Je me souviens m’être fait traiter de tous les noms un après-midi alors que je brandissais ma pancarte du OUI en attendant l’autobus. Un premier chauffard klaxonnait en guise de « chest bump », et le suivant me faisait un doigt d’honneur en guise de coup de pied au cul, je suppose.
Or, est-ce qu’une entreprise doit endurer de telles échanges sous son toit? Est-ce qu’elle doit accepter qu’un de ses employés discute d’une question socio-politique avec un client plutôt que de tenter de lui conseiller un ouvrage et ainsi réaliser une vente qui justifiera son travail – surtout quand le débat est aussi partagé. Bref, cette décision, je la vois plus comme celle d’un patron qui demanderait à son employé de ne pas revêtir un t-shirt des Bruins de Boston au lendemain d’un 7e match de la Finale de la Coupe Stanley au cours duquel le CH se serait incliné 4-3 devant les méchants ours. Calmer le jeu, en d’autres termes.

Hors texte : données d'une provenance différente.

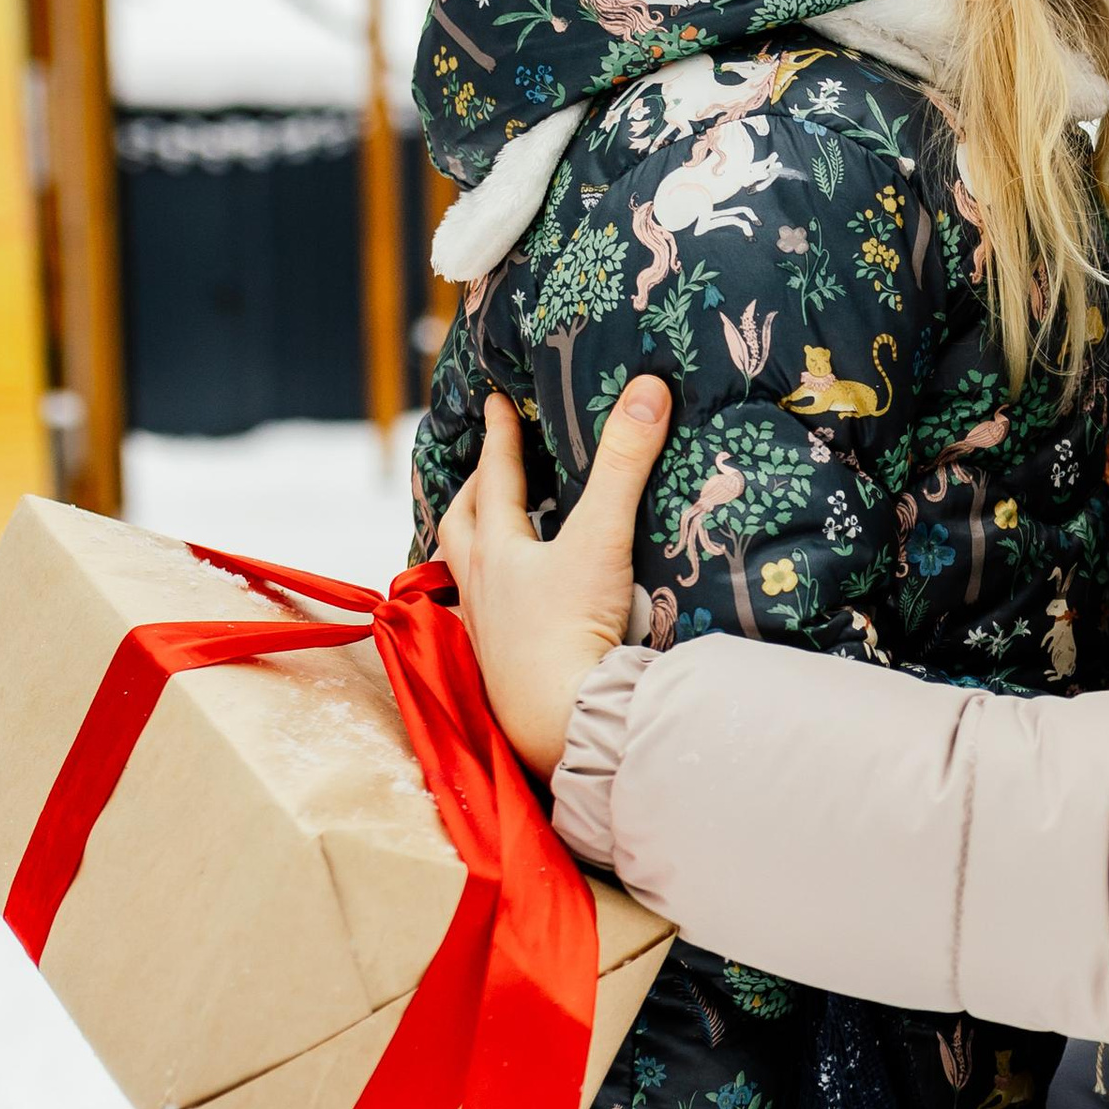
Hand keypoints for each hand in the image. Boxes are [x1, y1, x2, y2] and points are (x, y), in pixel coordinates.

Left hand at [437, 379, 672, 778]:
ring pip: (465, 576)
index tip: (494, 403)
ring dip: (473, 548)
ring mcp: (485, 632)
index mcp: (496, 551)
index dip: (499, 438)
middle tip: (486, 472)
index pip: (496, 479)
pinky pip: (485, 620)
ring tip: (490, 538)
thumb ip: (625, 463)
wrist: (560, 719)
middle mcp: (479, 588)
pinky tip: (513, 609)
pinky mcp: (501, 670)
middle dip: (473, 492)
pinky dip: (493, 600)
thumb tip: (648, 389)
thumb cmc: (572, 627)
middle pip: (461, 527)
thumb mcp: (603, 537)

Vous avez tout à fait raison Monsieur Poirier.
Mais allez le faire comprendre à certains obnubilés peu portés sur le réalisme ou les simples petites considérations pratiques…

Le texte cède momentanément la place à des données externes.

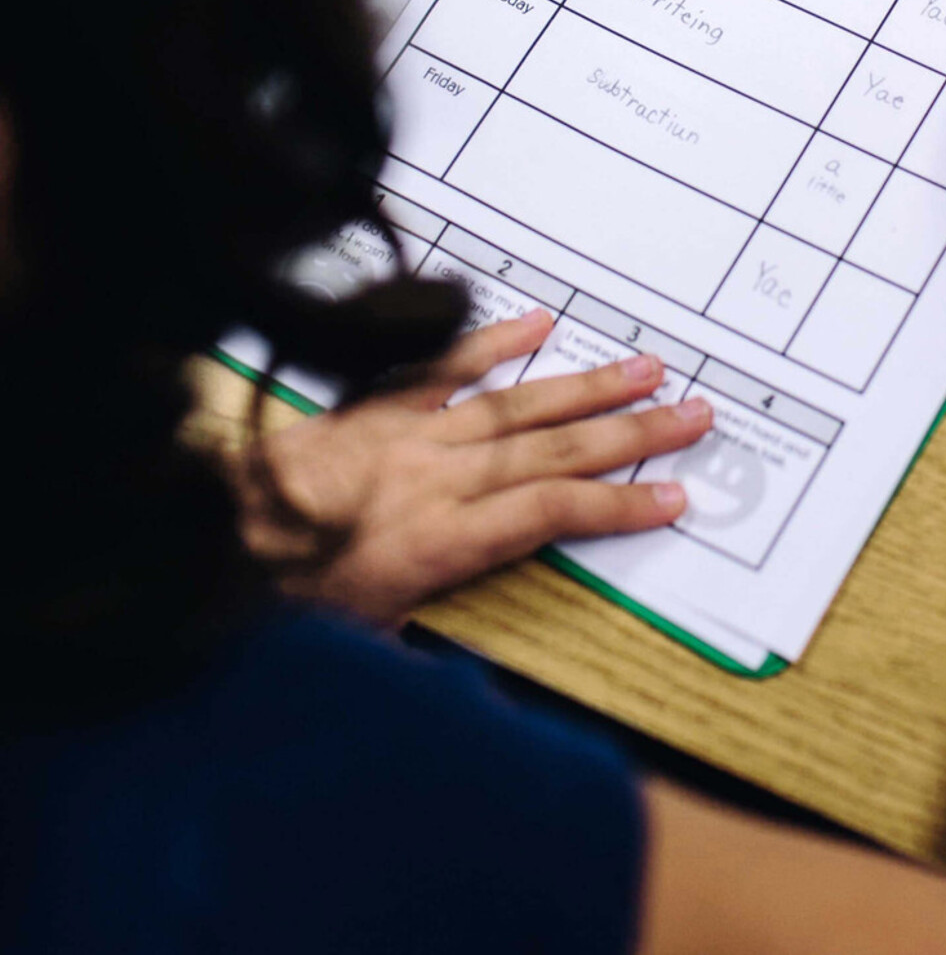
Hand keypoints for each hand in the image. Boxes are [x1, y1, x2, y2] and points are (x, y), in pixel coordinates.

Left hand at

En face, sur Côte -des -Neiges, y’a une autre librairie, avec restaurant en arrière.Devrais-je la boycotter, parce que les casseroles répandent leur odeur de gras sur les livres???
non car le gras ca sent bon.
C’est justement parce que la culture ce n’est pas le nombre de CD que tu achètes ou le nombre de spectacles que tu vas voir, mais bien parce que c’est ce que toi et moi nous disons que j’ai fait ce que j’ai fait. La culture se conçoit dans la manière de faire le dialogue social. Vous voulez un exemple concret? Tout ce débat le révèle parfaitement.
Vous dites que RB n’est qu’un pourvoyeur de contenu culturel? C’est bien ce qui me désole. Et c’est bien à autre chose qu’une McJob que l’on aspire en y faisant du service. Pour plusieurs d’entre nous employés, travailler dans ce type de commerce est la seule voie professionnelle possible compte tenu de notre scolarité. Merci de nous faire preuve de respect.
@M. Poirier
Vous commencez votre réponse par ce commentaire « soyons réalistes ». Donc, être réaliste, c’est faire fi de ses convictions pour aller dans le sens des sensibilités générales du moment ? C’est vrai que la pensée unique c’est moins dérangeant, mais ça ne fait pas changer grand chose.
De plus, je n’ai jamais affirmé que les employés devaient faire la promotion active de leurs convictions. Ainsi, j’ai rencontré un employé à la SAQ qui portait le carré rouge. Je lui ai dit que je trouvais ça bien que son employeur lui permette d’afficher son soutien à cette cause. Il m’a répondu que son patron permettait en effet que les employés le portent, mais qu’ils ne devaient pas en faire la promotion auprès des clients. Respectueuse position qui n’a pas empêché l’employé de me conseiller des choix de bouteilles de vin, soit de faire correctement son travail sans entrer dans la promotion de la cause qu’il appuie. Les deux ne sont pas antinomiques.